2.2 La critique.

Or ce programme n'est pas seulement "un rêve d'exégète", il se réalise grâce à la mise en œuvre de la "critique intrinsèque". Celle-ci a désormais acquis droit de cité et l'abbé Mignot ne peut guère imaginer qu'elle soit un jour abandonnée. N'est-elle pas la "base de toute bonne exégèse" ? N'a-t-elle pas "l'avantage de n'être l'arme exclusive d'aucun parti" puisqu'elle s'efforce de ne pas juger "les faits d'après des théories et des conceptions a priori" 592 ? Devant elle l'apologétique catholique a été contrainte de lâcher sur la chronologie de la Bible, sur la théorie de la création en six jours de vingt-quatre heures, sur l'universalité du déluge et il y a tout lieu de penser que l'on est pas au bout des concessions si l'on s'obstine à ne pas vouloir faire de la "bonne critique".

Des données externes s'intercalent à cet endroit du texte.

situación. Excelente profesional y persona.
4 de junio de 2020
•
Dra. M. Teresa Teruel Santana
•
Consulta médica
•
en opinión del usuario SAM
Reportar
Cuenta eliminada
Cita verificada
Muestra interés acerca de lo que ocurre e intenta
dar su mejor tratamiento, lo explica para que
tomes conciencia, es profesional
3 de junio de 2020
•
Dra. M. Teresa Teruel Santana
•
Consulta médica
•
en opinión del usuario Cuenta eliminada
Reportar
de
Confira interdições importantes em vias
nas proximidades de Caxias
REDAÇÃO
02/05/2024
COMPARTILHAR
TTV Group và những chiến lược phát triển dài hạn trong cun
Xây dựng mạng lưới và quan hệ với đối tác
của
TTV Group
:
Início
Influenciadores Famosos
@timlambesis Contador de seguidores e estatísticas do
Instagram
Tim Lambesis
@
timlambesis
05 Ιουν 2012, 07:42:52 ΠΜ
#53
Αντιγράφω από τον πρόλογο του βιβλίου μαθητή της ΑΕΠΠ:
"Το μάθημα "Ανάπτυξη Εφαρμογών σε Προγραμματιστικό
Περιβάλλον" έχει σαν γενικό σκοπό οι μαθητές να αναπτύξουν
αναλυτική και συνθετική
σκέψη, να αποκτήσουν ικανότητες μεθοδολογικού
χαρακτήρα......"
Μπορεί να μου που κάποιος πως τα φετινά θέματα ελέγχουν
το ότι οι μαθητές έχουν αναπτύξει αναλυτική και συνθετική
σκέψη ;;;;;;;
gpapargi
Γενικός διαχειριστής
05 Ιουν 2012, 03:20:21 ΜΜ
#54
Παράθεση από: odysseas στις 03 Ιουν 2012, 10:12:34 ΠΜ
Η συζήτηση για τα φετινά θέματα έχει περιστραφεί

En tout état de cause, il y a des acquis sur lesquels on ne reviendra plus. Il est intéressant de voir où en est l'abbé Mignot en cette année 1885. Il n'a plus aucune hésitation sur la théorie documentaire concernant le Pentateuque. Il avoue qu'il est convaincu par la démonstration "décisive" faite sur ce point par Fr. Lenormant dans son dernier livre 593 . Il estime donc qu'on peut l'admettre tout "en restant bons catholiques" : M. Vigouroux lui-même en paraît convaincu. En revanche, l'abbé Mignot reste plus évasif sur la question de l'attribution à Moïse. S'agit-il d'une réserve inspirée par la prudence ou d'une réelle hésitation ? Sans doute la prudence. Certes, il se plaît à souligner que les résultats de la critique ne lui semblent pas certains. "La critique déblaie le terrain, fait justice des conclusions a priori, rejette dans l'ombre ce qui n'est pas authentique, malheureusement elle ne sait pas toujours reconstruire..." 594 .

Mais cette question lui semble, pour le moment, secondaire par rapport à la thèse documentaire. Il pense en effet que l'adoption de celle-ci est un préalable qui lèvera de lui-même l'hypothèque de l'attribution. Deux remarques faites en passant semblent autoriser cette interprétation. Dans la première évoquant le rédacteur final du Pentateuque il écrit : "Moïse, d'après la croyance traditionnelle, un autre, Esdras peut-être, d'après R. Simon" 595 . Dans la seconde il indique qu'il ne faut pas "s'effrayer si un jour ou l'autre la critique parvient à démontrer que Moïse n'est pas l'auteur du Pentateuque" 596 . Surtout, un an plus tard il écrit à l'abbé Hébert : "S'il est difficile d'établir comment le Pentateuque a été composé, il l'est moins de prouver que Moïse n'en est pas l'auteur - au moins dans sa forme actuelle" 597 .

Notes
592.

Ibid., f° 135.

593.

Ibid., f° 143-145 où est longuement citée la préface de La Genèse..., Paris, 1883.

594.

Ibid., f° 24.

595.

Ibid., f° 143.

596.

Ibid., f° 165.

597.

Lettre du 19 mars 1886, Fonds Hébert, Bibliothèque municipale de Bar-le-Duc.